Tomazin R, Hill A B, Jugovic P, York I, van Endert P, Ploegh H L, Andrews D W, Johnson D C
Cancer Research Group, Molecular Biology and Biotechnology Program, McMaster University, Hamilton, Ontario, Canada.

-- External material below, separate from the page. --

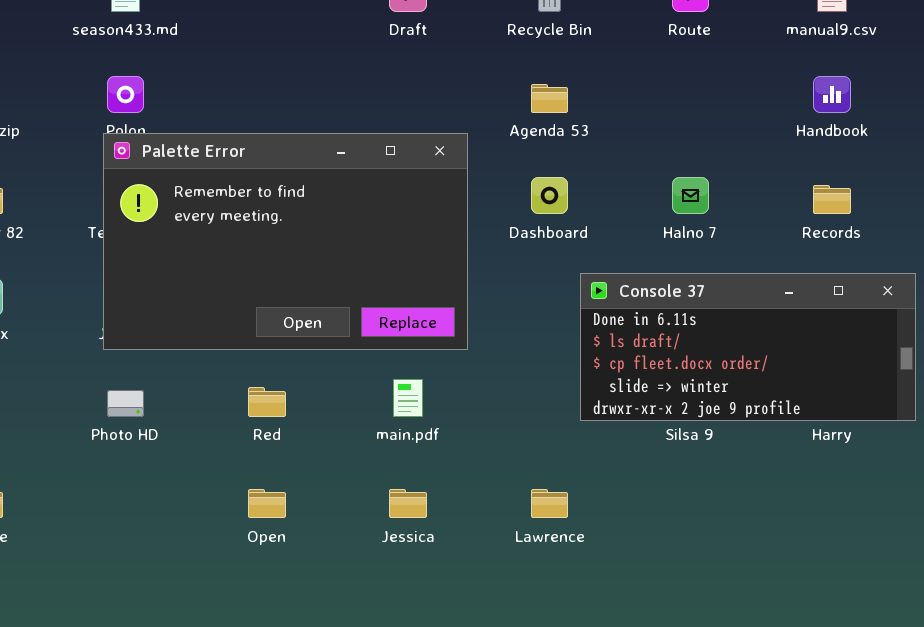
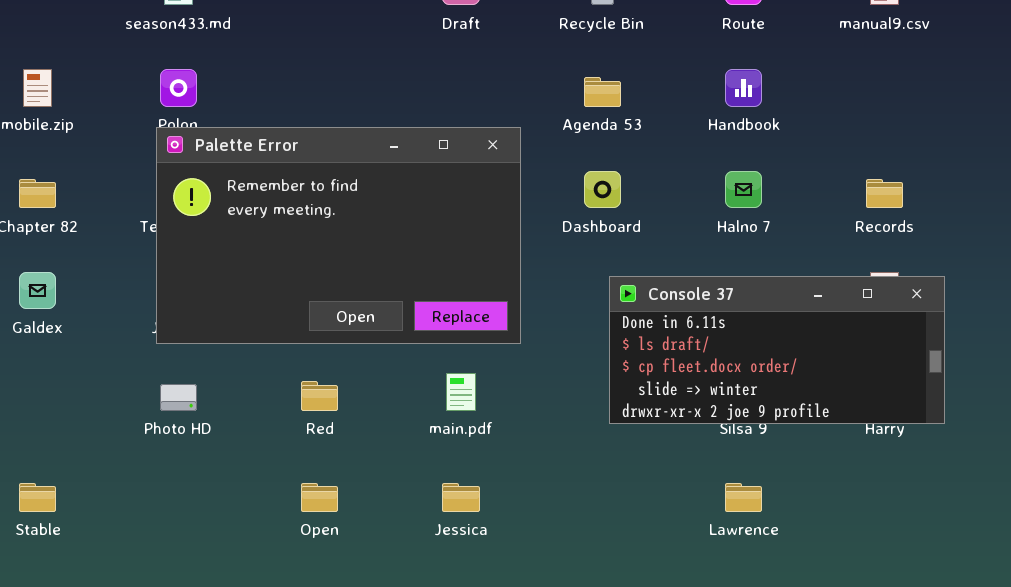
Handbook: [813,76,851,113] -> [725,69,762,107], moved
Console 37: [580,273,916,421] -> [609,276,945,424], moved
Lawrence: [531,489,568,518] -> [725,483,762,512], moved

EMBO J. 1996 Jul 1;15(13):3256-66.
The herpes simplex virus (HSV) ICP47 protein inhibits the MHC class I antigen presentation pathway by inhibiting the transporter associated with antigen presentation (TAP) which translocates peptides across the endoplasmic reticulum membrane. At present, ICP47 is the only inhibitor of TAP. Here, we show that ICP47 produced in bacteria can block human, but not mouse, TAP, and that heat denaturation of ICP47 has no effect on its ability to block TAP. ICP47 inhibited peptide binding to TAP without affecting ATP binding, consistent with previous observations that the peptide binding and ATP binding sites of TAP are distinct. ICP47 bound to TAP with a higher affinity (KD approximately 5 x 10(-8) M) than did peptides, and ICP47 did not dissociate from TAP. ICP47 was not transported by TAP and remained sensitive to proteases added from the cytosolic surface of the membrane. Peptides acted as competitive inhibitors of ICP47 binding to TAP, and this inhibition required a 100- to 1000-fold molar excess of peptide. These results demonstrate that ICP47 binds to a site which includes the peptide binding domain of TAP and remains bound to this site in a stable fashion.
单纯疱疹病毒(HSV)的ICP47蛋白通过抑制与抗原呈递相关的转运体(TAP)来抑制MHC I类抗原呈递途径,TAP可将肽转运穿过内质网膜。目前,ICP47是TAP的唯一抑制剂。在此,我们表明在细菌中产生的ICP47可阻断人类而非小鼠的TAP,并且ICP47的热变性对其阻断TAP的能力没有影响。ICP47抑制肽与TAP的结合而不影响ATP结合,这与之前关于TAP的肽结合位点和ATP结合位点不同的观察结果一致。ICP47与TAP结合的亲和力(KD约为5×10^(-8) M)高于肽,并且ICP47不会从TAP上解离。ICP47不会被TAP转运,并且对从膜的胞质表面添加的蛋白酶仍敏感。肽可作为ICP47与TAP结合的竞争性抑制剂,并且这种抑制需要肽的摩尔过量100至1000倍。这些结果表明,ICP47结合到一个包括TAP的肽结合结构域的位点,并以稳定的方式保持与该位点结合。